-- DOCUMENT EXTRACT --
------------------------------------------------------------------------

HorseCrazyTeen said:


> My horse is completely shedded out now. Would it still help to give it to her?


Hopefully someone with more experience will answer but from what I understand you need to start them on it before they shed out. It doesn't darken the coat it just keeps it from getting sun bleached. It's like an internal sunscreen. This is my understanding. Someone correct this if it's wrong.


----------



## HorseCrazyTeen (Jul 29, 2012)

Darn! Well, thanks a lot for the response. I guess I'll start it next year, then.


----------



## maddog1991 (Jan 29, 2013)

omg does paprika work on roans!?!


----------



## BoldComic (Feb 26, 2012)

It will keep any coat from sun bleaching.


----------



## 1bhorse (Feb 25, 2013)

Started my palamino and black and white paint on paprika in Feb. Palamino is almost completely shed and is very gold, looks like a different horse. Black and white can't say I see any color difference, he seems to be truely black. Both of their coats are very shiny. Wish I had good photos from last year to compare. Will have to take some through the summer to see if the color lasts. I feed a heaping tablespoon each mixed with wet beet pulp work well this way, they didn't like it sprinkled dry on their evening feed.


----------



## cakemom (Jul 4, 2010)

My mares been on it since January, she's black as a crow. It's so cheap I'm just gonna do it year round.
_Posted via Mobile Device_


----------



## garlicbunny (Apr 30, 2009)

what is a good price for paprika? I got some at the health food store for $1.09 a lb. That is better than the grocery but really doesn't seem cheap, plus I just started it a week or so ago and they are allmost all shedded out. Should I just quit feeding it this year and start up next spring before shedding or continue? 

Where do you get paprika in bulk and how much do you all pay for it?


----------



## Blue Smoke (Dec 22, 2012)

You can stop feeding it for now, but towards the end of summer (around August here) they have a mid summer shed, they get a second summer coat. The paprika will work on that as well so you'll want to start feeding it BEFORE they start the mid summer shed (so here since I feed from spring before shedding to fall, I am covered, if I were just starting I would feed it now anyway) BUT, July would be better than August in my case. Even if you start now the coat will still receive some benefit from the paprika, although it might not be what it could have been had they been started before shed out.

------------------------------------------------------------------------

[Rows from a dataset]
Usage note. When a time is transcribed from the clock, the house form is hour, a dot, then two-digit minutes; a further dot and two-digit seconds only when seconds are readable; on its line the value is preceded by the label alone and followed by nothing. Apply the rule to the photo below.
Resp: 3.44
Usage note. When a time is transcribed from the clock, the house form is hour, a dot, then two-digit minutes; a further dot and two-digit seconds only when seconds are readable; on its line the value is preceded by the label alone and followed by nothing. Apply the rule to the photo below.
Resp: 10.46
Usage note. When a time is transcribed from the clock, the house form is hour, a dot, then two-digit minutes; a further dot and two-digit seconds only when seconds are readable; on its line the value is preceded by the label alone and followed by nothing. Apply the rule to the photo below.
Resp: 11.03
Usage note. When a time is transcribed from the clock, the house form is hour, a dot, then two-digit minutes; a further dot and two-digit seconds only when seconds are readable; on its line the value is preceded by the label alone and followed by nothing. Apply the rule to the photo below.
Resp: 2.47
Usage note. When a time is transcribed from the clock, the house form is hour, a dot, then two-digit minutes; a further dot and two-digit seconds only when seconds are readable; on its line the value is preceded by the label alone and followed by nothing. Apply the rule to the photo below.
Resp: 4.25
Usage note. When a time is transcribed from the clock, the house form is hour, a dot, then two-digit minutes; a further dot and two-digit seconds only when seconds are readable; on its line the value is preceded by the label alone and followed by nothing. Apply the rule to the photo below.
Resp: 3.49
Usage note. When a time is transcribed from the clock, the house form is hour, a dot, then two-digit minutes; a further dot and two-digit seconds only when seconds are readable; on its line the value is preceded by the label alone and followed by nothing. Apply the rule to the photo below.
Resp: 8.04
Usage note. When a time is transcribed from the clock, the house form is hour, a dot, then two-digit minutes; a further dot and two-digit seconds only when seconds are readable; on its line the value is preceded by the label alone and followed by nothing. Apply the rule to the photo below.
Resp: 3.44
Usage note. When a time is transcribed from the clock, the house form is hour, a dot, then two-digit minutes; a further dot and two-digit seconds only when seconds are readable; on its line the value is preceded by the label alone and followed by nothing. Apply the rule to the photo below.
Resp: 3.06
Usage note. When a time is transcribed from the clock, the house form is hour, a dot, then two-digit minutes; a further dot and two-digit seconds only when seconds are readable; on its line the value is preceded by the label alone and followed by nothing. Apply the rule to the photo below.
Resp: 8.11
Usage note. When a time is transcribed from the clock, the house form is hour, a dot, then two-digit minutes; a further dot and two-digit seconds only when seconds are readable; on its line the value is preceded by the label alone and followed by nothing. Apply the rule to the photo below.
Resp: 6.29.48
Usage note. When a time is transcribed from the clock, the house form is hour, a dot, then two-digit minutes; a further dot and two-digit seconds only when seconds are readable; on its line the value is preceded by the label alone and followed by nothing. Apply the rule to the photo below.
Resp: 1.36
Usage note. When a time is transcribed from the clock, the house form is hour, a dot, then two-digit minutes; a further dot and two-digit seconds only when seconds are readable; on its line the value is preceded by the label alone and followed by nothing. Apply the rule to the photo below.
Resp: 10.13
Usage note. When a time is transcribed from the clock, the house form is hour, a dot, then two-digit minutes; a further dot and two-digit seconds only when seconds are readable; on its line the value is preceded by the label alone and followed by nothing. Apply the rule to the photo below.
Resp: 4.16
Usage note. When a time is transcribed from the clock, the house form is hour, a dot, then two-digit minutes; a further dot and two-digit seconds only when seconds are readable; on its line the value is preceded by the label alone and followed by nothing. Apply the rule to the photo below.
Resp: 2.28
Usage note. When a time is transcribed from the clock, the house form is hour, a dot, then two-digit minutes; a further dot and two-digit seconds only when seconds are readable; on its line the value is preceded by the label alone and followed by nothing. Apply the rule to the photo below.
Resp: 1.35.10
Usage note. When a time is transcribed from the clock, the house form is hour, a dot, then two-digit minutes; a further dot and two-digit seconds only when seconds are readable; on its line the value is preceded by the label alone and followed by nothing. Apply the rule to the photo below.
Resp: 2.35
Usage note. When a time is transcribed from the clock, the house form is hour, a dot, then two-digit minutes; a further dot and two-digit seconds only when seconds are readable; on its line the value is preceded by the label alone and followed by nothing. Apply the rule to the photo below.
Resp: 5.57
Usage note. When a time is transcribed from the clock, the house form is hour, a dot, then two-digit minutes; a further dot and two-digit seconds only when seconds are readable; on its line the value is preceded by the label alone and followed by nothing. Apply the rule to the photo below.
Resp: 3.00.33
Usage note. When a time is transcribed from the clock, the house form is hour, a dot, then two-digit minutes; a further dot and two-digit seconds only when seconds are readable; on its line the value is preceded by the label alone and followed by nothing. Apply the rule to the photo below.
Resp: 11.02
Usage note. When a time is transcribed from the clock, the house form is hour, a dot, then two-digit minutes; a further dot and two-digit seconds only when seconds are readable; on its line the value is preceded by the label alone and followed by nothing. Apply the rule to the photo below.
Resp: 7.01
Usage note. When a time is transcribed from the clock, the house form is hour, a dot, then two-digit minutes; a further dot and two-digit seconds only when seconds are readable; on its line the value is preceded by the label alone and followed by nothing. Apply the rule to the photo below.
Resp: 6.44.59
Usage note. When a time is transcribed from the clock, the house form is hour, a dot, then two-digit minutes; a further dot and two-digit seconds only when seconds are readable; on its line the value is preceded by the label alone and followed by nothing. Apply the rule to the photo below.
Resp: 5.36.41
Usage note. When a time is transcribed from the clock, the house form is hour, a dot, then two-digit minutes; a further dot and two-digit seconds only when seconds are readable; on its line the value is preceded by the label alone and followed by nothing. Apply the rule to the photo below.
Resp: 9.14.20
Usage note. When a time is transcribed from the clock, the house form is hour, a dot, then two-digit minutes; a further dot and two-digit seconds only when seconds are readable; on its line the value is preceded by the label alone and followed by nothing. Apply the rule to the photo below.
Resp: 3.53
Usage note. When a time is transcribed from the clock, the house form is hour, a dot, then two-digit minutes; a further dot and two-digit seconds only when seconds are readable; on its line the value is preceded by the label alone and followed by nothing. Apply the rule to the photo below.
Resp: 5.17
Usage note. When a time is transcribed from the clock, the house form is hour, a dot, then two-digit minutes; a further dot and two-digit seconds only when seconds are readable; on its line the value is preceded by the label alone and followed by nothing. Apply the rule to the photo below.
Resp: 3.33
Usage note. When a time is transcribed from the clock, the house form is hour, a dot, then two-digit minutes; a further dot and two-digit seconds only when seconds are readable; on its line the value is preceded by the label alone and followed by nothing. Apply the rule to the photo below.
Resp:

------------------------------------------------------------------------

-- STATED EXERCISE A --
According to the paprika thread, what price per pound did garlicbunny pay at the health food store?
-- STATED EXERCISE B --
In the paprika thread, reproduce the passage starting at "## HorseCrazyTeen (Jul" and ending at "(Jan 29, 2013)", with "response" changed to "reply".
-- STATED EXERCISE C --
Condense the paragraph of the paprika thread that begins "Started my palamino" into a bulleted list that keeps its main facts.
Draw only on the paprika thread when completing these tasks.

-- WRITTEN ANSWER A --
$1.09 a lb.

-- WRITTEN ANSWER B --
## HorseCrazyTeen (Jul 29, 2012)

Darn! Well, thanks a lot for the reply. I guess I'll start it next year, then.


----------



## maddog1991 (Jan 29, 2013)

-- WRITTEN ANSWER C --
- A palamino and a black and white paint were started on paprika in February.
- The palamino is almost completely shed and very gold, like a different horse.
- The black and white shows no visible color change and seems truly black.
- Both coats are very shiny.
- There are no good photos from last year to compare, so photos taken through the summer will show whether the color lasts.
- Each horse gets a heaping tablespoon mixed with wet beet pulp, because they didn't like it sprinkled dry on their evening feed.